Im toten Winkel - a film review

Categories: films, germany

Date: 09 October 2008 18:01:48

At the German Society in September we watched the film "Im toten Winkel". (It was actually the copy I bought in Vienna last year which I had never got round to finding the time to watch!) It is a documentary featuring Traudl Junge who, as a young woman of 22, went to Berlin in the late 1930s to seek the bright lights as a dancer and eventually found work as a secretary. To a certain Herr Hitler.
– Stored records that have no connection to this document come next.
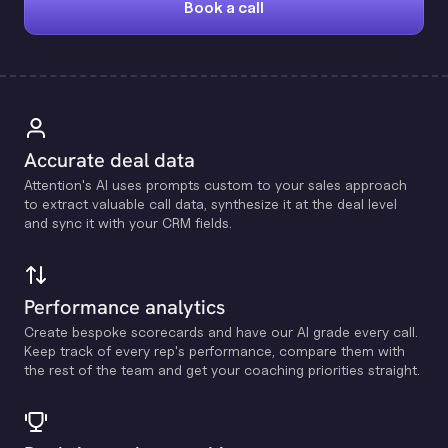
Book a call
Accurate deal data
Attention's Al uses prompts custom to your sales approach
to extract valuable call data, synthesize it at the deal level
and sync it with your CRM fields.
Performance analytics
Create bespoke scorecards and have our Al grade every call.
Keep track of every rep's performance, compare them with
the rest of the team and get your coaching priorities straight.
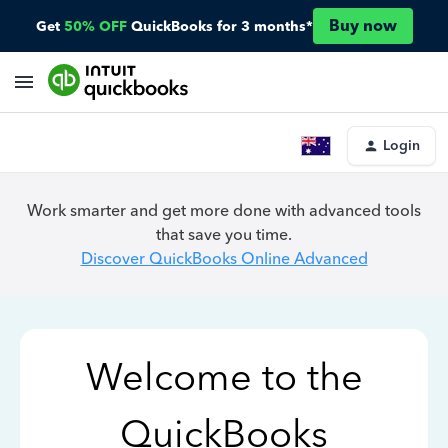
Buy now
Get
50% OFF
QuickBooks for 3 months*
Login
Work smarter and get more done with advanced tools
that save you time.
Discover QuickBooks Online Advanced
Welcome to the
QuickBooks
In the film, whose title is translated as "Blind Spot" (I think), Frau Junge talks about her life as one of the inner circle at Berechtsgaden where Hitler's "wolf's lair" was, one of the attempts on his life, how charming he was, the tea parties the staff would have together and how none of the secretaries or other non-military staff had any idea what was going on in the rest of Germany - not just the fact that millions were dying in concentration camps - but also she had little idea of what life was like for ordinary Germans.

She also describes the last days of the war, Hitler's last minute marriage to Eva Braun (who was a similar age to her) and their joint suicide.

It is a fascinating real life account and well worth seeing. There are subtitles in English but if you have a reasonable grasp of German you may find you don't need to switch that facility on* as Frau Junge speaks relatively slowly and very clearly.

*I shall blog about this in another post!